Dealing with external and derived data

As discussed in What data to manage using AIMMS CDM CDM is designed to manage multi-user data that is owned and managed by an AIMMS scenario planning application, and you should refrain of storing large-scale

  • external data such as data imported in the app from e.g. external databases, APIs or ERP systems. Such external data typically is quite large and the app should typically use the latest version of such data. Maintaining multiple versions of such data is not the responsibility of the AIMMS application, but rather of the external system from which the data originates.

  • derived data and optimization results that can be computed on the basis of the core data managed by the AIMMS scenario planning app and the external data sourced elsewhere.

Both these types of data are typically quite sizeable, and directly using CDM to store many versions of such data in the CDM database will considerably slow down the retrieval of the core data owned and managed by the app itself, especially if the number of versions of this data grows over time.

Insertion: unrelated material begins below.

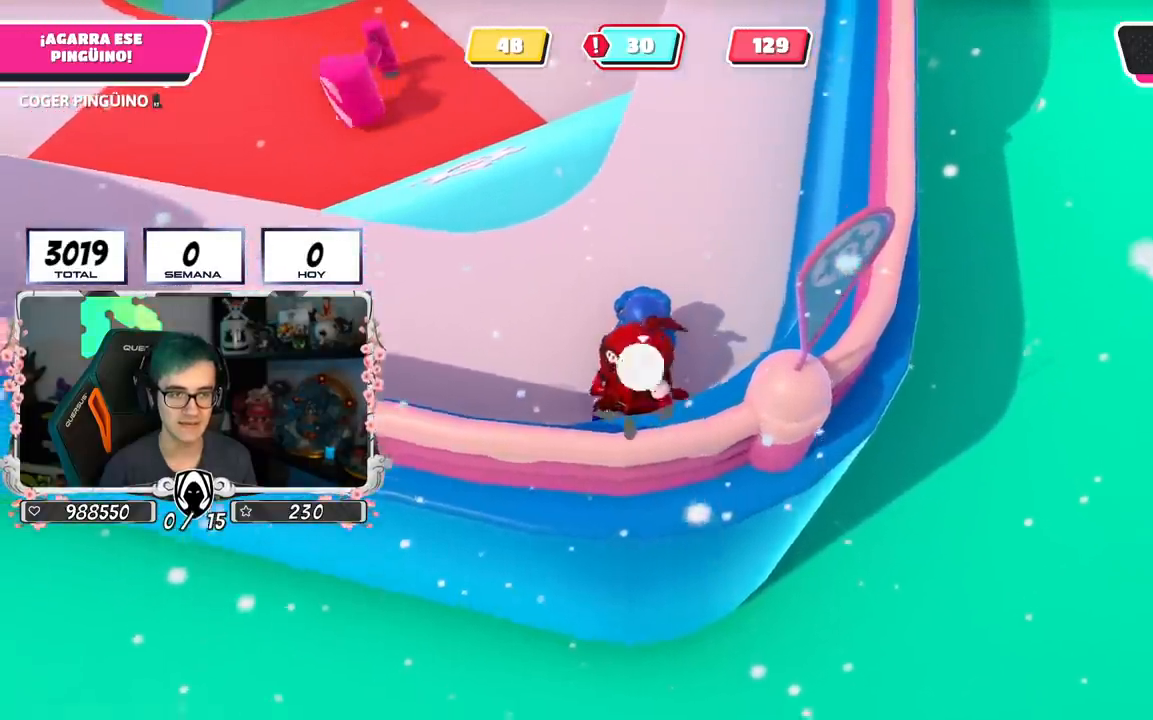
{"buttons": ["R2"], "left_stick": "up-left", "right_stick": "down", "events": [[251, "R2", "down"], [251, "left_stick", "left"], [367, "left_stick", "up-left"], [468, "right_stick", "down"]]}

At the same time we realize that CDM offers a number of very convenient features that makes it very easy to write multi-user scenario planning applications, notably its capability to notify all users working independently on their own or shared scenarios of updates of data shared by all users. For that reason, we have introduced an extensions that allow you to efficiently and flexibly store external and derived data outside of CDM while retaining its capability to notify other users of updates to such data.

Different types of data

To support external and derived data in scenario planning apps, CDM distinguishes three types of data:

  • Managed data, the core data in an AIMMS scenario planning app, which is stored completely in the CDM database and fully managed by CDM

  • ExternalSource data, any data that is sourced or stored completely externally of CDM, e.g. in external databases, case or Parquet files stored in cloud storage, or in a data warehouse, and that should be immutable to the AIMMS scenario planning application. This could be external data that cannot be changed inside the app, but also derived or output data that must not be changed once generated.

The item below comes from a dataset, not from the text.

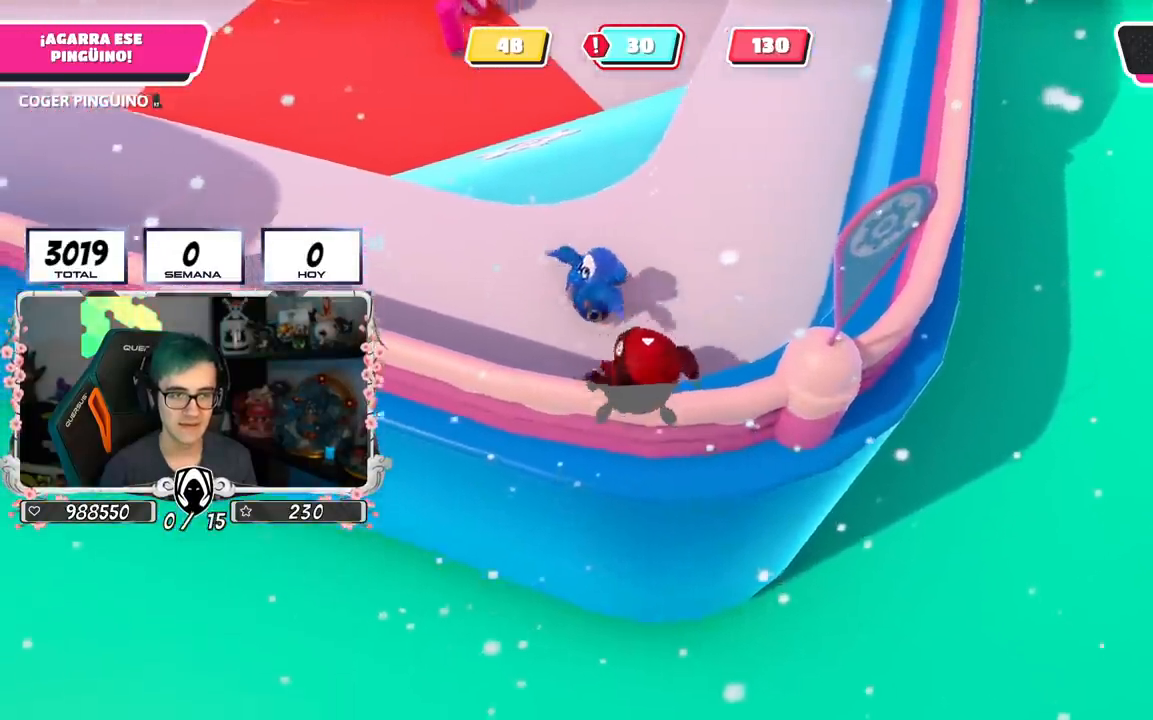
{"buttons": ["R2"], "left_stick": "up-right", "right_stick": "down", "events": [[200, "left_stick", "down-left"], [250, "left_stick", "down-right"], [334, "left_stick", "right"], [501, "left_stick", "up-right"]]}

  • ManagedExternalSource data, any data that is sourced or stored externally of CDM, but to which the user of the scenario planning application can still make changes to, which changes are then managed by CDM. One can think of master data, where the user can temporarily fix errors before it is fixed in new official version of the master data, or where missing master data that is necessary for the planning task at hand can be temporarily added to the collection of master data before it is added to the official master data. For ManagedExternalSource data, CDM will store any such changes to external data in CDM, while the main data will need to be imported thru a different means.

Specifying the CDM identifier mode

For any identifier that is part of a CDM category, you can set its data mode through the cdm::CDMMode attribute, which can hold exactly one of the following values: - Managed (default) - ExternalSource - ManagedExternalSource

Whenever a CDM category contains one or more ExternalSource or ManagedExternalSource identifiers, you need to specify an external data read procedure for that category. You need to specify an external data read procedure by assigning it the predefined identifier cdm::ExternalDataReadProcedure(cdm::cat). Any external data read procedure should be a procedure - without any arguments, and - returning 1 upon successfully reading external data, -1 when no changes are made to the external data, or 0 in case of an error when reading external data.

The idea behind external data read procedures is that the category does not contain the external data itself, but rather a reference to the location where the external data can be retrieved, e.g. - a container name or URL in cloud storage where the a case file or a collection of Parquet files containing the external data can be found, or - a unique scenario name that you can use to retrieve the external data from a database or data warehouse.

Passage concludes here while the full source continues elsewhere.